2. Bedside lamp. If you share a room, a small light near your bed and your bed alone allows for personal reading time while respecting your roommate’s need for darkness.
3. Blackout curtains. Light is a powerful regulator of our internal clocks, so control how much enters your bedroom window by making the room as dark as possible. (And while you’re at it, don’t fall asleep with the TV on.)
4. Fan. The fan’s air flow does double duty: It generates white noise to drown out distractions and helps keep you cool. The ideal temperature for a sleeping space is 60 to 65 degrees.
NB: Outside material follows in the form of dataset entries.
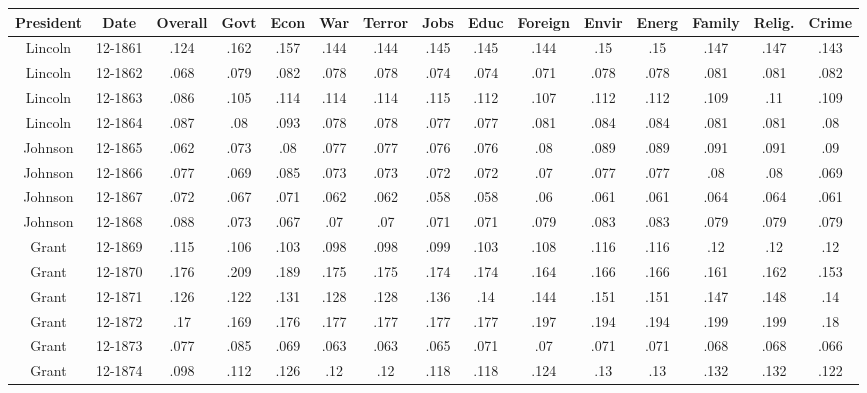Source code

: \begin{sidewaystable}
\begin{singlespace}
\begin{center}
 \begin{tabular}{||c c c c c c c c c c c c c c c||}
 \hline
 President & Date & Overall & Govt & Econ & War & Terror & Jobs & Educ & Foreign & Envir & Energ & Family & Relig. & Crime \\
 \hline\hline
Lincoln & 12-1861 & .124 & .162 & .157 & .144 & .144 & .145 & .145 & .144 & .15 & .15 & .147 & .147 & .143 \\ 
\hline
Lincoln & 12-1862 & .068 & .079 & .082 & .078 & .078 & .074 & .074 & .071 & .078 & .078 & .081 & .081 & .082 \\ 
\hline
Lincoln & 12-1863 & .086 & .105 & .114 & .114 & .114 & .115 & .112 & .107 & .112 & .112 & .109 & .11 & .109 \\ 
\hline
Lincoln & 12-1864 & .087 & .08 & .093 & .078 & .078 & .077 & .077 & .081 & .084 & .084 & .081 & .081 & .08 \\ 
\hline
Johnson & 12-1865 & .062 & .073 & .08 & .077 & .077 & .076 & .076 & .08 & .089 & .089 & .091 & .091 & .09 \\ 
\hline
Johnson & 12-1866 & .077 & .069 & .085 & .073 & .073 & .072 & .072 & .07 & .077 & .077 & .08 & .08 & .069 \\ 
\hline
Johnson & 12-1867 & .072 & .067 & .071 & .062 & .062 & .058 & .058 & .06 & .061 & .061 & .064 & .064 & .061 \\ 
\hline
Johnson & 12-1868 & .088 & .073 & .067 & .07 & .07 & .071 & .071 & .079 & .083 & .083 & .079 & .079 & .079 \\ 
\hline
Grant & 12-1869 & .115 & .106 & .103 & .098 & .098 & .099 & .103 & .108 & .116 & .116 & .12 & .12 & .12 \\ 
\hline
Grant & 12-1870 & .176 & .209 & .189 & .175 & .175 & .174 & .174 & .164 & .166 & .166 & .161 & .162 & .153 \\ 
\hline
Grant & 12-1871 & .126 & .122 & .131 & .128 & .128 & .136 & .14 & .144 & .151 & .151 & .147 & .148 & .14 \\ 
\hline
Grant & 12-1872 & .17 & .169 & .176 & .177 & .177 & .177 & .177 & .197 & .194 & .194 & .199 & .199 & .18 \\ 
\hline
Grant & 12-1873 & .077 & .085 & .069 & .063 & .063 & .065 & .071 & .07 & .071 & .071 & .068 & .068 & .066 \\ 
\hline
Grant & 12-1874 & .098 & .112 & .126 & .12 & .12 & .118 & .118 & .124 & .13 & .13 & .132 & .132 & .122 \\ 

\end{tabular}
\end{center}
\end{singlespace}
\end{sidewaystable}
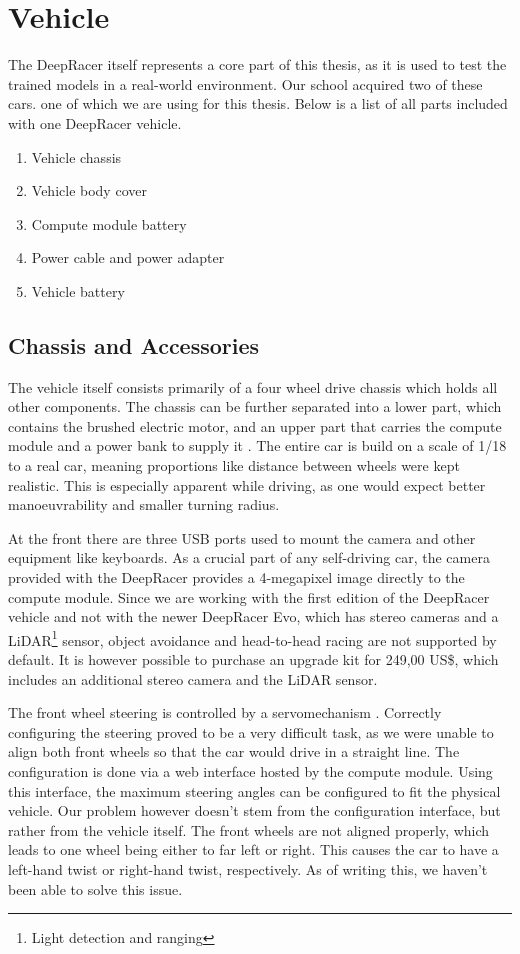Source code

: \chapter{Vehicle}

The DeepRacer itself represents a core part of this thesis, as it is used to test the trained models in a real-world environment. Our school acquired two of these cars. one of which we are using for this thesis. Below is a list of all parts included with one DeepRacer vehicle.

\begin{enumerate}
    \item Vehicle chassis
    \item Vehicle body cover
    \item Compute module battery
    \item Power cable and power adapter
    \item Vehicle battery
\end{enumerate}

\section{Chassis and Accessories}
The vehicle itself consists primarily of a four wheel drive chassis which holds all other components. The chassis can be further separated into a lower part, which contains the brushed electric motor, and an upper part that carries the compute module and a power bank to supply it \cite{AWS19}. The entire car is build on a scale of 1/18 to a real car, meaning proportions like distance between wheels were kept realistic. This is especially apparent while driving, as one would expect better manoeuvrability and smaller turning radius.

At the front there are three USB ports used to mount the camera and other equipment like keyboards. As a crucial part of any self-driving car, the camera provided with the DeepRacer provides a 4-megapixel image directly to the compute module. Since we are working with the first edition of the DeepRacer vehicle and not with the newer DeepRacer Evo, which has stereo cameras and a LiDAR\footnote{Light detection and ranging} sensor, object avoidance and head-to-head racing are not supported by default. It is however possible to purchase an upgrade kit for 249,00 US\$, which includes an additional stereo camera and the LiDAR sensor.

The front wheel steering is controlled by a servomechanism \cite{AWS19}. Correctly configuring the steering proved to be a very difficult task, as we were unable to align both front wheels so that the car would drive in a straight line. The configuration is done via a web interface hosted by the compute module. Using this interface, the maximum steering angles can be configured to fit the physical vehicle. Our problem however doesn't stem from the configuration interface, but rather from the vehicle itself. The front wheels are not aligned properly, which leads to one wheel being either to far left or right. This causes the car to have a left-hand twist or right-hand twist, respectively. As of writing this, we haven't been able to solve this issue.

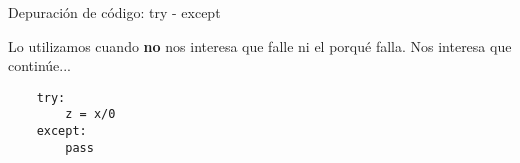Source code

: \begin{frame}[fragile]{Depuración de código: try - except}\vspace{10pt}

Lo utilizamos cuando \textbf{no} nos interesa que falle ni el porqué falla. Nos interesa que continúe...

\begin{center}
\begin{lstlisting}
	try:
		z = x/0
	except:
		pass
\end{lstlisting}
\end{center}
\end{frame}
5. Lavender diffuser. The scent of lavender is known for its ability to calm, soothe and sedate. Use an oil diffuser all night for best results — although even just a whiff before bed has been shown to help slow-wave sleep.
6. Alarm clock. In an ideal world, your body will learn how to wake naturally from a full night’s sleep, and you won’t need one. But in the meantime, count on an alarm clock to help you establish a consistent waking time. (Yes, even on
7. White noise machine. White noise can buffer sounds that disrupt sleep — and help the brain relax.
Cellphones and other electronics do not belong in a room devoted to sleep, but because even the staunchest sleep evangelists are realists, they recommend putting your phone on “do not disturb” mode during sleeping hours. Several apps work to track sleep or diminish screens’ blue light: Sleep Cycle, Flux and Night Shift.